The wooden platform overlooking the water was crowded with people, the sparkling water below filled with splashing children. I wedged my way through the crowd to get a better view. Behind me, more ATVers were streaming down the trail.
It’s not that I think these places should be cut off to all enjoyment, or saved especially for me. I know I’m spoiled, single reader, having the opportunity to live and work in the sacred, beautiful, protected US National Parks.
I guess that’s it, I view these natural places and their beauty as sacred, and I believe they should be treated as such. So it breaks my heart to see them transformed to wild, free-for-all moneymakers and attractions. People were jumping and splashing so much in this beautiful water that you couldn’t even really enjoy the color. The crowd sucked away the fresh air and the guides with their obnoxious cell phones stole my solitude. I stood for a long time overlooking the chaos, feeling conflicted and a little bit sad. But eventually I decided to suck it up. I deserved a dip in these fresh blue waters as much as any of the other revelers, so I pushed through the crowds and jumped.

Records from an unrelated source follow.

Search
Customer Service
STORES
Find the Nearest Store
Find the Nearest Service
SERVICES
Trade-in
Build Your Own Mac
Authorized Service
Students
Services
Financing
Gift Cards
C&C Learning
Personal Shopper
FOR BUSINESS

The water was clean and refreshing and not unlike the lagoons we had visited at the Indigenous Eyes Park & Reserve a few weeks earlier. I swam and I swam and I swam some more until suddenly I realized the place had cleared out and the only visitors left were the ones in my own group.

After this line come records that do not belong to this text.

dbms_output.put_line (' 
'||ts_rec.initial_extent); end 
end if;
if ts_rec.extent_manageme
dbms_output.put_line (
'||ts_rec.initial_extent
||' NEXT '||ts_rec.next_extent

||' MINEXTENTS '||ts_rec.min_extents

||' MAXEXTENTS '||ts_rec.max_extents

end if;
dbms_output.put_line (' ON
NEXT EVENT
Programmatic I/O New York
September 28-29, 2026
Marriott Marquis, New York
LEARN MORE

I felt immediately at ease and then had to laugh at myself. I am one spoiled, selfish gal.
We only had the lagoon to ourselves for a few minutes before an employee told us we had to leave to make room for the next group. By the time I had dried off I felt ready, almost antsy to go. I did not want to see the crowd descend on this place once again.
Before leaving Cap Cana we decided to check out their more exclusive, guest and club-members only beach. Being neither guest nor club members, we had to pull a few strings to get our large, wet, supremely unglamorous group in. But suffice it say that after just a little fast-talking and name-dropping we emerged through the lobby to the bright, heavenly view of what has become my favorite of all the beaches I have enjoyed during my time in the Dominican Republic.
The private beach in Cap Cana is a small sandy inlet carved out of an otherwise rocky, cliff-lined shore. Linen-cushioned beach chairs lined the sand as linen-clad waiters laid out our towels. Out of all the beaches I’ve visited during this trip, including the supposedly comparable Punta Cana Resort & Club and Casa de Campo, none match the luxury and wild beauty of the beach at Cap Cana.
Unlike Punta Cana & Casa de Campo, the beach here was not completely calm. Turquoise waves rolled in at beautiful, but not unmanageable speeds and sizes. And the sand was totally devoid of the washed up seaweed that has plagued all of the beaches I have seen here. I pouted as the family announced it was time to go, and dragged my feet all the way to the car. But not before diving into their beautiful (and empty!) pool overlooking the sea – and enjoying a pina colada at the swim-up bar.
No, I haven’t stayed at Cap Cana, so I can’t leave you with an official list of pros and cons and overalls. But I think, maybe, should I ever fall into some money and need a place to stay on the east cost of the Dominican Republic – if for the beach alone – it will be here.